===== THE INPUT =====

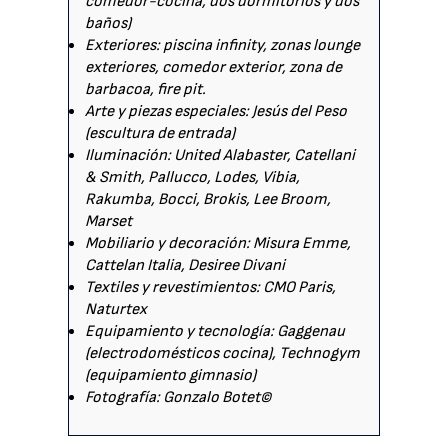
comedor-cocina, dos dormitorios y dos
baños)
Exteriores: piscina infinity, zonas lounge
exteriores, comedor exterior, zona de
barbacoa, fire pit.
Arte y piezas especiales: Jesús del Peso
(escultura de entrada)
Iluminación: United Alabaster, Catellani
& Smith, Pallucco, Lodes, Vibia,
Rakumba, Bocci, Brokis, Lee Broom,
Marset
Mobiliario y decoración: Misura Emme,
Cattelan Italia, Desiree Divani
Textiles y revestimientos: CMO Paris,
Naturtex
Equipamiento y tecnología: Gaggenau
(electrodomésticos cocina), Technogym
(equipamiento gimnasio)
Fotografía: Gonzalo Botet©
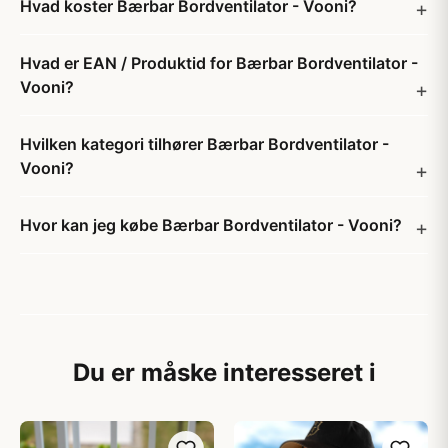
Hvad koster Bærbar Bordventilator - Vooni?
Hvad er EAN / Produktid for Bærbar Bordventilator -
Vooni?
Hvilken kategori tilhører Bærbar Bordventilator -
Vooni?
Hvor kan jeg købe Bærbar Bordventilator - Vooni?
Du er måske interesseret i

=====
===== THE INPUT =====

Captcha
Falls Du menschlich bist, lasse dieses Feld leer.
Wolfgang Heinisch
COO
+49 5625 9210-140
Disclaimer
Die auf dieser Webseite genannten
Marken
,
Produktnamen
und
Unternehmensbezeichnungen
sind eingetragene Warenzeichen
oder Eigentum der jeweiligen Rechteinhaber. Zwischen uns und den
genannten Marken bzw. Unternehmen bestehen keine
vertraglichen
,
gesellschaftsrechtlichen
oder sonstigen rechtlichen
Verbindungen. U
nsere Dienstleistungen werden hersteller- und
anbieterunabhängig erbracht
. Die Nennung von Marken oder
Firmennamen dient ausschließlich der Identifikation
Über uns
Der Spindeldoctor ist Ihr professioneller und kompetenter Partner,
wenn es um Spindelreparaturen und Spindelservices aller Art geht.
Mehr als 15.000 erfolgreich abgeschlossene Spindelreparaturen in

=====
===== THE INPUT =====

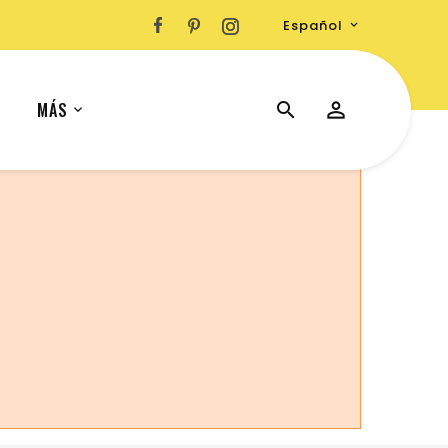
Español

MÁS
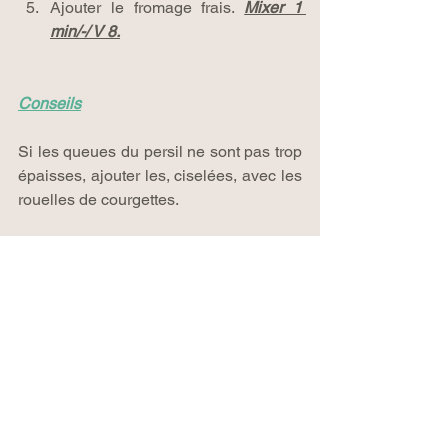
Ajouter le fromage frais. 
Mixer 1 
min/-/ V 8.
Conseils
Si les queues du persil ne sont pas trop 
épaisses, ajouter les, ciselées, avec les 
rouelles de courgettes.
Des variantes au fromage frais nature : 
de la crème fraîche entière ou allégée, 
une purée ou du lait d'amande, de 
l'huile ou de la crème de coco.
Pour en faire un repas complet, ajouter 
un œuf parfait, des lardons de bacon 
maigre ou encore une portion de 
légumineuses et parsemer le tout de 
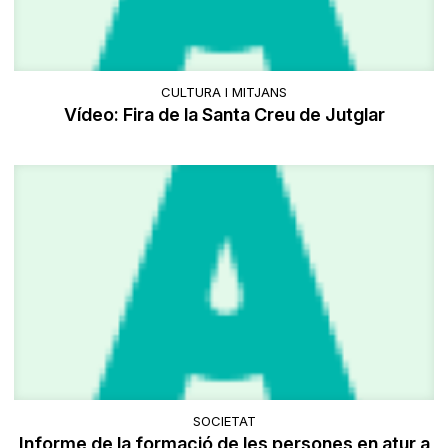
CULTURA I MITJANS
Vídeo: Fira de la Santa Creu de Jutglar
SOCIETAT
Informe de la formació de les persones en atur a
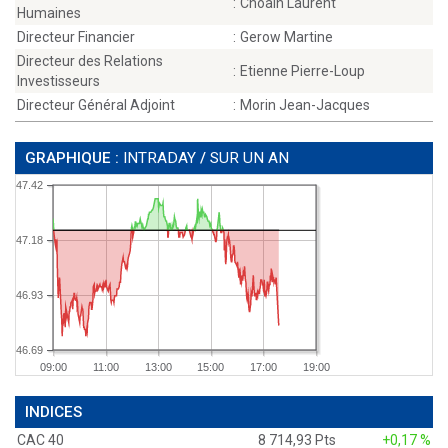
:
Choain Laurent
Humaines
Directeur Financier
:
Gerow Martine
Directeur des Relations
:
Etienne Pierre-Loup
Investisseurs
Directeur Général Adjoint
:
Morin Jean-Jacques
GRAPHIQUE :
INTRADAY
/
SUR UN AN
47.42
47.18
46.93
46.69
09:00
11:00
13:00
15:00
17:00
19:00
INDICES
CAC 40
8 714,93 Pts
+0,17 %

=====

§ WHAT YOU NEED TO DO
In the lines starting at the one that contains "comedor-cocina, dos dormitorios y dos" and ending at the one that contains "Iluminación: United Alabaster, Catellani", replace "piscina infinity" with "piscina desbordante" and leave everything else unchanged. Return only those lines.

§ SOLUTION FOR THIS EXERCISE
comedor-cocina, dos dormitorios y dos
baños)
Exteriores: piscina desbordante, zonas lounge
exteriores, comedor exterior, zona de
barbacoa, fire pit.
Arte y piezas especiales: Jesús del Peso
(escultura de entrada)
Iluminación: United Alabaster, Catellani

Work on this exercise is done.